ACTIONS TO TAKE:
(1) In the article on smart ID cards for Thai monks, substitute "criminal conviction" for "criminal offence" and write out the part that opens with the words containing "Digitalised smart cards" and closes with "use, he added.".
(2) State whether each of the following statements agrees with the article on smart ID cards for Thai monks. For each, answer yes or no and quote the words of the article that decide it: (a) Thailand has around 300,000 monks. (b) The junta took power in 2016. (c) Thai monks currently hold no identification cards of any kind.
(3) List every type of high-profile scandal that the article on smart ID cards for Thai monks says has plagued the clergy in recent months.

EXTRACT TO READ:
★ ★ ★ ★ ★ ★ ★

Thailand to check monks’ bad habits with ‘smart ID cards’ — Latest move by the junta to restore the tarnished image of the men in orange robes

© AFP/File | Thai troops searched Wat Dhammakaya temple earlier this year to arrest the controversial former abbot who is accused of money-laundering and remains at large

BANGKOK (AFP) – Thailand’s Buddhist monks could soon be issued “smart ID cards” flagging any drug or criminal records, in the latest move by the junta to restore the tarnished image of the men in orange robes.The kingdom has around 300,000 monks, who are held in high regard as keepers of the national religion.

But in recent months the clergy has been plagued by a series of high-profile scandals ranging from sex and drugs to murders taking place at temples.

The junta, which took power in 2014, wants to reorganise Thai Buddhism with misbehaving monks first in their crosshairs.

“Monks across the country already hold the paper-based cards but the information is out-of-date, which makes it hard to verify their background,” Ormsin Chivapruck, an official at the Office of the Prime Minister, told reporters on Thursday.

Digitalised smart cards would enable up-to-date tracking with the monk’s monastic history recorded alongside any criminal offence or report of drug use, he added.

Image result for Prayut Chan-o-cha, photos

Thailand’s Prime Minister Prayut Chan-o-Cha. TASS photo

The move is “to prevent fake monks using religion, or suspected wrong-doers from hiding their illegal acts behind orange robes,” he added.

★ ★ ★ ★ ★ ★ ★

RECORDS SUPPLIED:
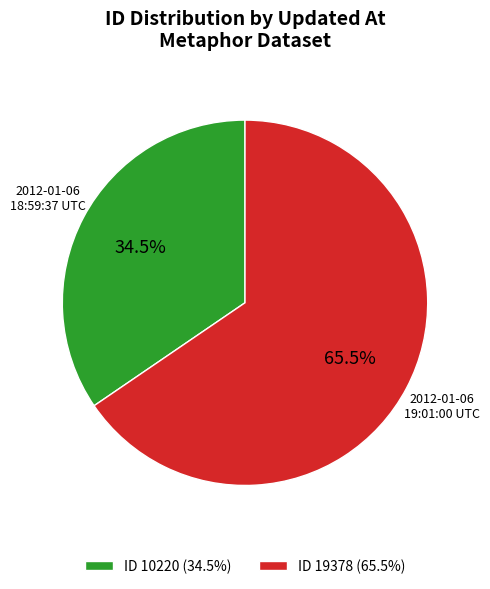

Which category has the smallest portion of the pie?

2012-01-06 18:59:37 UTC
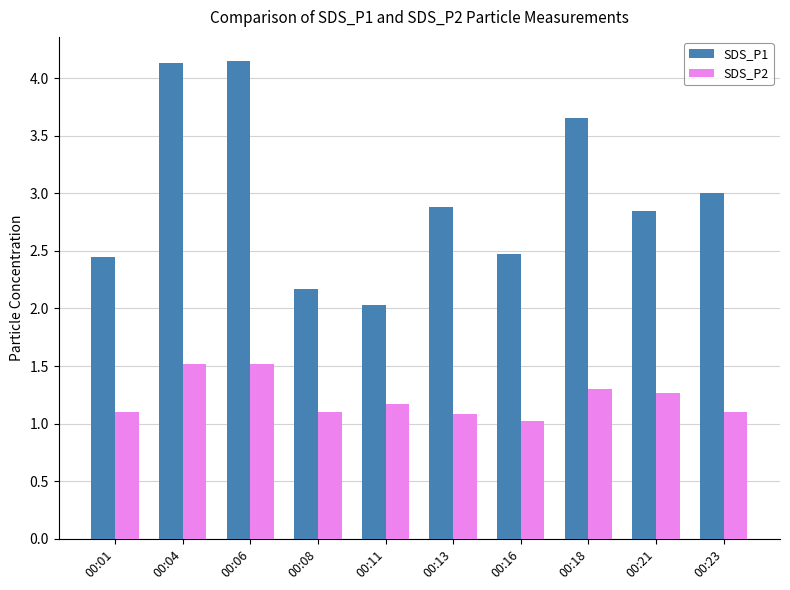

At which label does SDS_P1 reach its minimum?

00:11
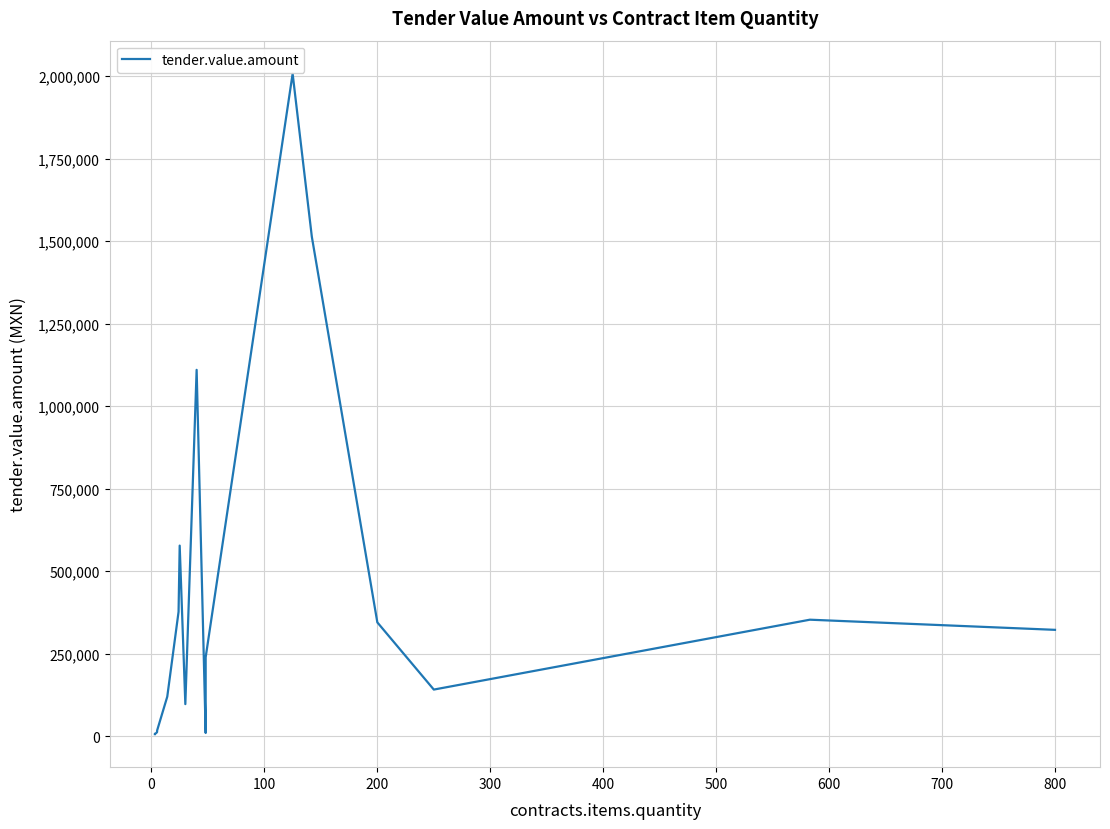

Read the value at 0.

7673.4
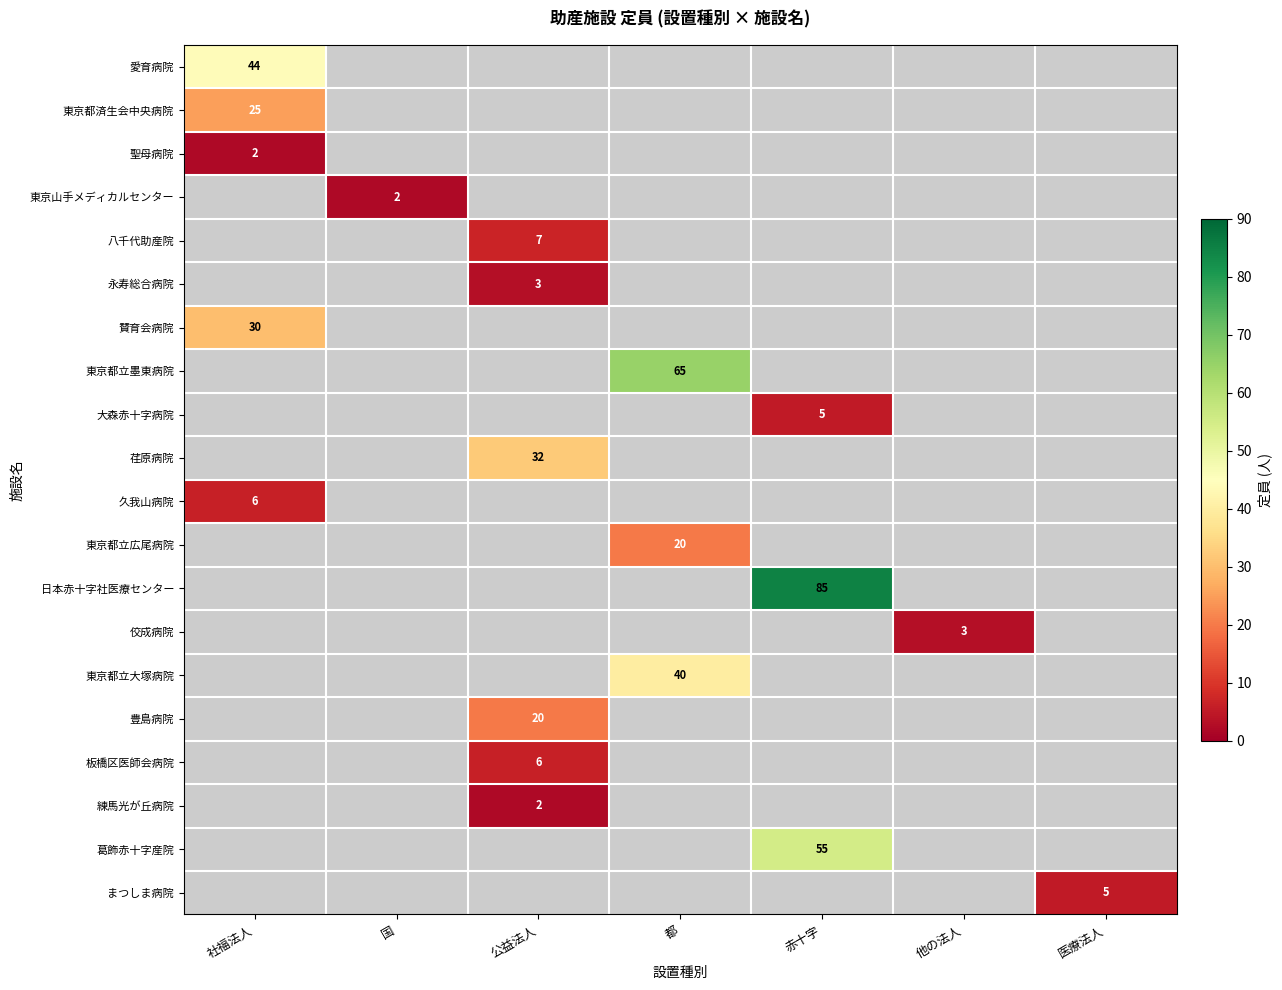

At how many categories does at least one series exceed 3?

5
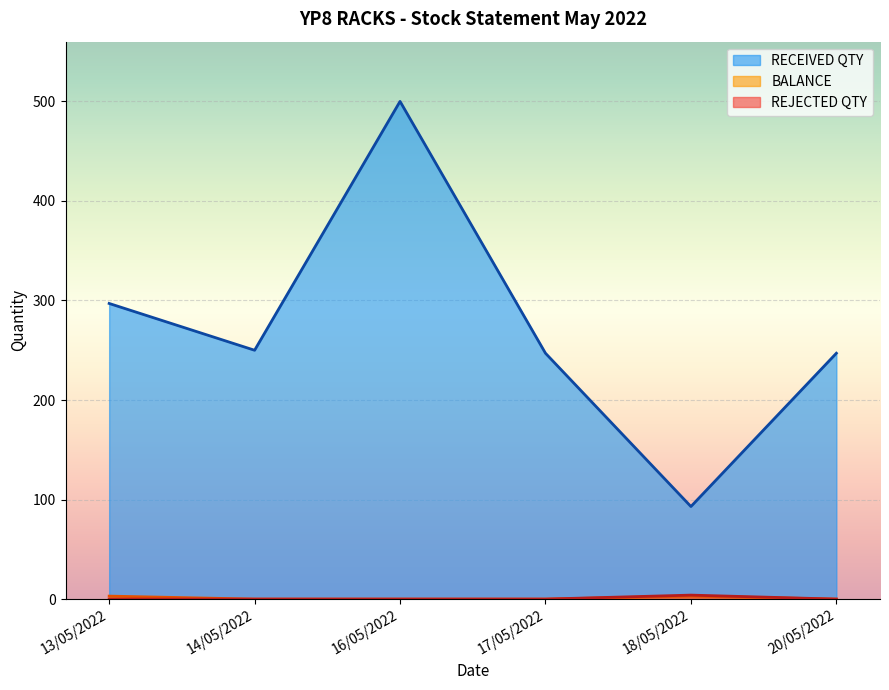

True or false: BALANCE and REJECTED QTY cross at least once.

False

★ ★ ★ ★ ★ ★ ★

ANSWERS TO THIS EXERCISE:
(1)
Digitalised smart cards would enable up-to-date tracking with the monk’s monastic history recorded alongside any criminal conviction or report of drug use, he added.

(2)
(a) Yes: "The kingdom has around 300,000 monks"
(b) No: "The junta, which took power in 2014"
(c) No: "Monks across the country already hold the paper-based cards"

(3)
- sex
- drugs
- murders taking place at temples